Changes in the decay or slope of the power spectrum can cause messy interpretations for particular bands. When the slope changes, depending on how you cut your bands you can get different results. In the image below if the point of intersection of the two spectral lines is exactly at the border between delta and theta you’ll get a nice increase in delta and decreases in the other bands.  However if it falls right in the middle of a band then that band may show ‘no change’.  It doesn’t mean that something special happened in that band while the other bands changed. Often this intersection occurs in the range of the theta band.

Characterizing the background decay

Characterizing the background decay involves two issues – (i) removing the peaks that arise and (ii) contending with some variation in the decay shape that can arise. The Voytek group has built some sophisticated curve fitting tools that deal with these that you can download here. It’s called fooof (fitting oscillations and one-over-f).

Here is also a figure from [1] which shows the line of the background decay that it fits (blue dotted line) and some examples of how changes in the aperiodic decay can influence results of narrow band analysis.

One way to think about this is that it provides a reflection of the relative proportion of higher frequencies to lower frequencies and is therefore a metric of the spectral energy of the system. A shallower decay or slope means a relatively higher ratio of high to low frequencies than a steeper slope and therefore higher spectral energy in the signal.

Some results using this metric

There is huge inconsistency in findings around the correlations of narrow bands to diagnostic criteria  [see the Consistency of Resting State EEG Results in Mental Health Studies] . The background decay may help resolve some of the confusion.  In fact the few early studies show it to be a better correlate of various mental health states. For example:

In ADHD the theta/beta ratio is thought to reflect symptoms of ADHD. Given that it is essentially a ratio of low to high frequency, it is a very rough approximation of slope or decay of the power spectrum and is therefore highly correlated with the slope measure. The slope measure is as well if not better correlated with ADHD diagnosis [2].

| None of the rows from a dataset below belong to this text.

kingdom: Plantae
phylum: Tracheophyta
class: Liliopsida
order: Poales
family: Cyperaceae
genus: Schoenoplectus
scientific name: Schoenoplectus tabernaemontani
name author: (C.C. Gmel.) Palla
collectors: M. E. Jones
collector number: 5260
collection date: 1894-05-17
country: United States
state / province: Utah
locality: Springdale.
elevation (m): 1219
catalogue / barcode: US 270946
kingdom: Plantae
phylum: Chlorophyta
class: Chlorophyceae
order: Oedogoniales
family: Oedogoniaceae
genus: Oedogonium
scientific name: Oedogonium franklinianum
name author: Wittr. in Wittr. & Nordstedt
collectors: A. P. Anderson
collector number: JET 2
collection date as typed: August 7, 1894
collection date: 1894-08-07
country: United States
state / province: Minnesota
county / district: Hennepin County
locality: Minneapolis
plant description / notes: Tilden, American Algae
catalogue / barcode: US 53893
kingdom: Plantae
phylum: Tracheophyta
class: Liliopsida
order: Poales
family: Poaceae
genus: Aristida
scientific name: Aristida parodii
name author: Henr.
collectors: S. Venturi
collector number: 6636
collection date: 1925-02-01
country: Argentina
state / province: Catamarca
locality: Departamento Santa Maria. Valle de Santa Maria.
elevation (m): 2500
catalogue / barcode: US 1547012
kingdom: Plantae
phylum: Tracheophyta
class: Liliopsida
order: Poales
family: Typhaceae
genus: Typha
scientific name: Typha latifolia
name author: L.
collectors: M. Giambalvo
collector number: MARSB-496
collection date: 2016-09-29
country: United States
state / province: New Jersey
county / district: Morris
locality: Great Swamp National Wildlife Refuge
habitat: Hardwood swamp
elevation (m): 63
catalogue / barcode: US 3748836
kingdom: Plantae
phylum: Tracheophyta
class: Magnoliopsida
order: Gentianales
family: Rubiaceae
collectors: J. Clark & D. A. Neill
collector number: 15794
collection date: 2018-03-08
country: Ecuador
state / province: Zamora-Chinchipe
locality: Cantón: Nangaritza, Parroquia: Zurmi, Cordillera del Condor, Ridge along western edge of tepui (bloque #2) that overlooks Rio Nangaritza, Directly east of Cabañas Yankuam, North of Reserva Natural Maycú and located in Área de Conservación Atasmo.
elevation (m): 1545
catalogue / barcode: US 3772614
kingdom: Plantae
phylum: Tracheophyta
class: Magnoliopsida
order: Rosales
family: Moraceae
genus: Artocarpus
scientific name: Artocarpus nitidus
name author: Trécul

It appears to do better as a correlate of schizophrenia, where the slope is steeper in schizophrenia patients. The figure below from [3] shows that a classifier does better at separating schizophrenia patients (red). The accuracy was highest for slope alone (0.71). A model using all bands and only gamma had accuracy of 0.57. All bands + slope performed better than all bands alone but worse than slope on its own (0.64 accuracy) which would be expected if slope and band power are collinear.

In our work we have found that it relates strongly to various stimulus related factors such as level of education and travel where those with higher stimulus access have shallower decays.  Bottom line, the slope is an important parameter that can replace most of the band analysis other than the oscillation peaks and given its relationship to mental states, the term 1/f ‘noise’ itself is probably very misleading.

References

[1] Haller M, Donoghue T, Peterson E, Varma P, Sebastian P, Gao R, Noto R, Knight RT, Shestyuk A, Voytek B. Parameterizing neural power spectra. bioRxiv, 2018.

[2] EEG Power Spectral Slope differs by ADHD status and stimulant medication exposure in early childhood. Robertson MM, Furlong S, Voytek B, Donoghue T, Boettiger CA, Sheridan MA. J Neurophysiol. 2019

[3] Peterson EJ, Rosen BQ, Campbell AM, Belger A, Voytek B 1/f neural noise is a better predictor of schizophrenia than neural oscillations bioRxiv, 2017.